▶ [Exercise goal]:
Restate the following data in its entirety, word for word and without images.

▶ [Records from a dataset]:
-*-

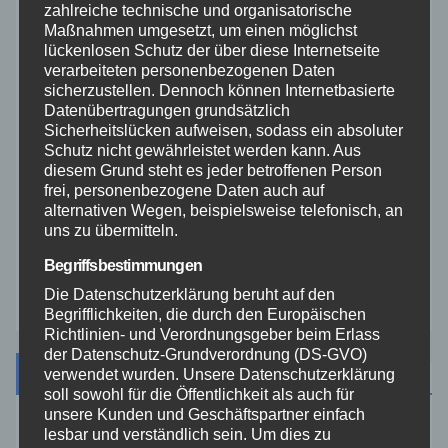
zahlreiche technische und organisatorische
Rhein-Lahn
Maßnahmen umgesetzt, um einen möglichst
lückenlosen Schutz der über diese Internetseite
verarbeiteten personenbezogenen Daten
THW
sicherzustellen. Dennoch können Internetbasierte
Datenübertragungen grundsätzlich
Veranstaltungen
Sicherheitslücken aufweisen, sodass ein absoluter
Schutz nicht gewährleistet werden kann. Aus
diesem Grund steht es jeder betroffenen Person
Video
frei, personenbezogene Daten auch auf
alternativen Wegen, beispielsweise telefonisch, an
uns zu übermitteln.
Westerwald
Begriffsbestimmungen
Zoll
Die Datenschutzerklärung beruht auf den
Begrifflichkeiten, die durch den Europäischen
Richtlinien- und Verordnungsgeber beim Erlass
der Datenschutz-Grundverordnung (DS-GVO)
Archiv
verwendet wurden. Unsere Datenschutzerklärung
soll sowohl für die Öffentlichkeit als auch für
unsere Kunden und Geschäftspartner einfach
lesbar und verständlich sein. Um dies zu
August 2026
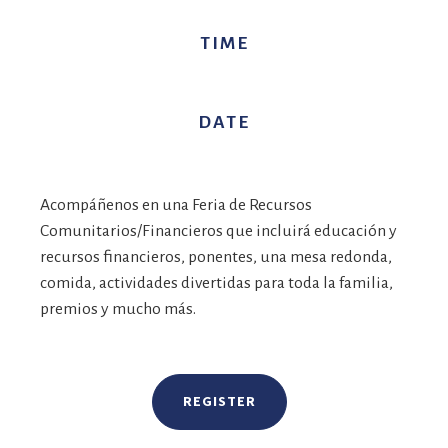
TIME
DATE
Acompáñenos en una Feria de Recursos
Comunitarios/Financieros que incluirá educación y
recursos financieros, ponentes, una mesa redonda,
comida, actividades divertidas para toda la familia,
premios y mucho más.
REGISTER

-*-

▶ [Task solution]:
zahlreiche technische und organisatorische
Rhein-Lahn
Maßnahmen umgesetzt, um einen möglichst
lückenlosen Schutz der über diese Internetseite
verarbeiteten personenbezogenen Daten
THW
sicherzustellen. Dennoch können Internetbasierte
Datenübertragungen grundsätzlich
Veranstaltungen
Sicherheitslücken aufweisen, sodass ein absoluter
Schutz nicht gewährleistet werden kann. Aus
diesem Grund steht es jeder betroffenen Person
Video
frei, personenbezogene Daten auch auf
alternativen Wegen, beispielsweise telefonisch, an
uns zu übermitteln.
Westerwald
Begriffsbestimmungen
Zoll
Die Datenschutzerklärung beruht auf den
Begrifflichkeiten, die durch den Europäischen
Richtlinien- und Verordnungsgeber beim Erlass
der Datenschutz-Grundverordnung (DS-GVO)
Archiv
verwendet wurden. Unsere Datenschutzerklärung
soll sowohl für die Öffentlichkeit als auch für
unsere Kunden und Geschäftspartner einfach
lesbar und verständlich sein. Um dies zu
August 2026
TIME
DATE
Acompáñenos en una Feria de Recursos
Comunitarios/Financieros que incluirá educación y
recursos financieros, ponentes, una mesa redonda,
comida, actividades divertidas para toda la familia,
premios y mucho más.
REGISTER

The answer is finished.